:: Extrait choisi ::
3. Les principes de la philosophie sociale de Souvorov

Matérialisme et empiriocriticisme

Lénine

VI. L’empiriocriticisme et le matérialisme historique

3. Les principes de la « philosophie sociale » de Souvorov

   Les Essais « sur » la philosophie marxiste qui se terminent par l’article mentionné du camarade S. Souvorov constituent un bouquet du plus grand effet, précisément en raison du caractère collectif de l’ouvrage. Quand vous voyez prendre tour à tour la parole Bazarov affirmant que d’après Engels « la représentation sensible n’est autre chose que la réalité extérieure » ; Bermann proclamant que la dialectique de Marx et d’Engels est une mystique ; Lounatcharski qui en est venu à la religion ; louchkévitch introduisant le « logos dans le torrent irrationnel du donné » Bogdanov appelant l’idéalisme philosophie du marxisme ; Hellfond épurant J. Dietzgen du matérialisme ; et, pour finir, S. Souvorov avec son article : les « Principes de la philosophie sociale », ‑ vous vous rendez tout de suite compte de l’« esprit » de la nouvelle école. La quantité s’est changée en qualité. Les « chercheurs » qui jusqu’à présent cherchaient isolément en des articles et en des livres épars, ont accompli un vrai pronunciamiento. Les divergences partielles existant entre eux s’effacent du fait même de leur action collective contre (et non « sur ») la philosophie du marxisme, et les traits réactionnaires de la tendance de Mach, en tant que courant, deviennent alors évidents.

:: Consigne de travail ::
Pourriez-vous recopier intégralement, mot pour mot, l'extrait sur la philosophie sociale de Souvorov ? Appuyez-vous uniquement sur l'extrait ci-dessus.

:: Liste des entrées ::

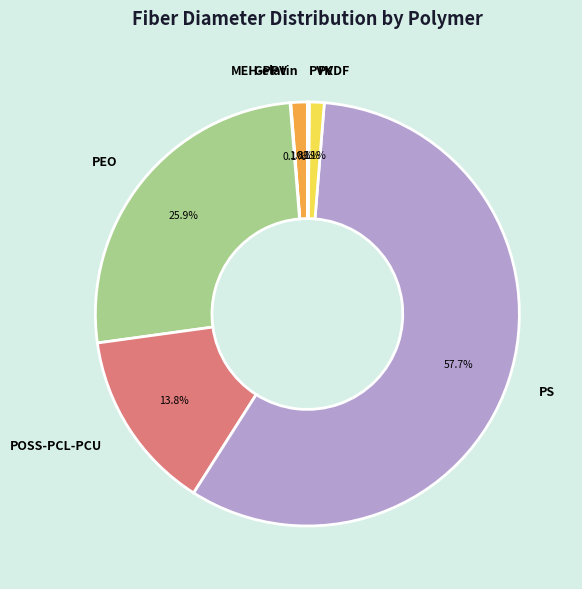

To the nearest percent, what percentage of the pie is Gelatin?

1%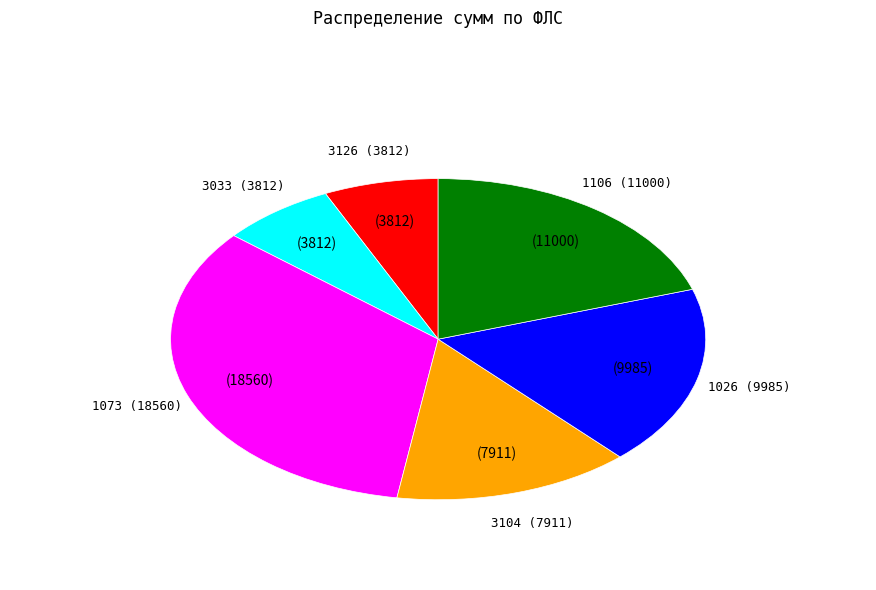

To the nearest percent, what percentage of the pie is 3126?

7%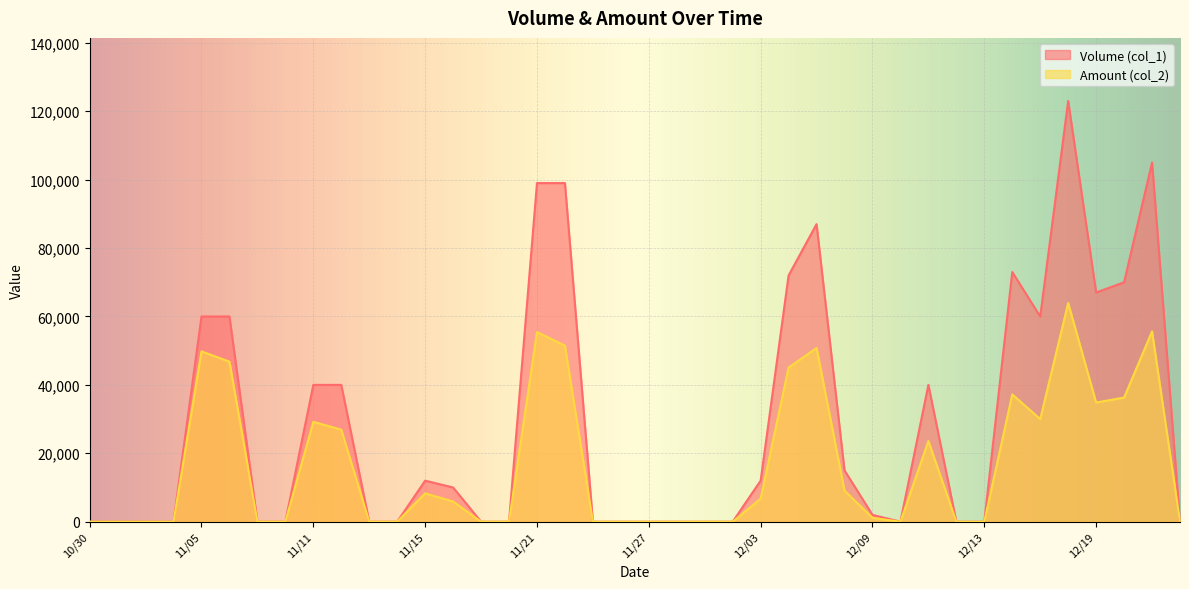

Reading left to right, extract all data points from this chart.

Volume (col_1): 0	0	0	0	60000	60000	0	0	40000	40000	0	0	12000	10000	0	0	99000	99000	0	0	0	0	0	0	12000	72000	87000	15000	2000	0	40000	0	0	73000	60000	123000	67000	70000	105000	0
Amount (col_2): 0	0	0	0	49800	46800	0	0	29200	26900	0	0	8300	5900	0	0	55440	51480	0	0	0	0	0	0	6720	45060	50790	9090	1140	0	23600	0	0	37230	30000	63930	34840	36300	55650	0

* * *

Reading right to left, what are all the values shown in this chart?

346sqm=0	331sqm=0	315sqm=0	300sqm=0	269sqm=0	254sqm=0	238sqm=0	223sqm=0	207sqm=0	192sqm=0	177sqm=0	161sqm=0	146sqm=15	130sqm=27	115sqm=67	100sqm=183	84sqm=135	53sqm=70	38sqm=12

:: Section réponse ::
3. Les principes de la philosophie sociale de Souvorov

Matérialisme et empiriocriticisme

Lénine

VI. L’empiriocriticisme et le matérialisme historique

3. Les principes de la « philosophie sociale » de Souvorov

   Les Essais « sur » la philosophie marxiste qui se terminent par l’article mentionné du camarade S. Souvorov constituent un bouquet du plus grand effet, précisément en raison du caractère collectif de l’ouvrage. Quand vous voyez prendre tour à tour la parole Bazarov affirmant que d’après Engels « la représentation sensible n’est autre chose que la réalité extérieure » ; Bermann proclamant que la dialectique de Marx et d’Engels est une mystique ; Lounatcharski qui en est venu à la religion ; louchkévitch introduisant le « logos dans le torrent irrationnel du donné » Bogdanov appelant l’idéalisme philosophie du marxisme ; Hellfond épurant J. Dietzgen du matérialisme ; et, pour finir, S. Souvorov avec son article : les « Principes de la philosophie sociale », ‑ vous vous rendez tout de suite compte de l’« esprit » de la nouvelle école. La quantité s’est changée en qualité. Les « chercheurs » qui jusqu’à présent cherchaient isolément en des articles et en des livres épars, ont accompli un vrai pronunciamiento. Les divergences partielles existant entre eux s’effacent du fait même de leur action collective contre (et non « sur ») la philosophie du marxisme, et les traits réactionnaires de la tendance de Mach, en tant que courant, deviennent alors évidents.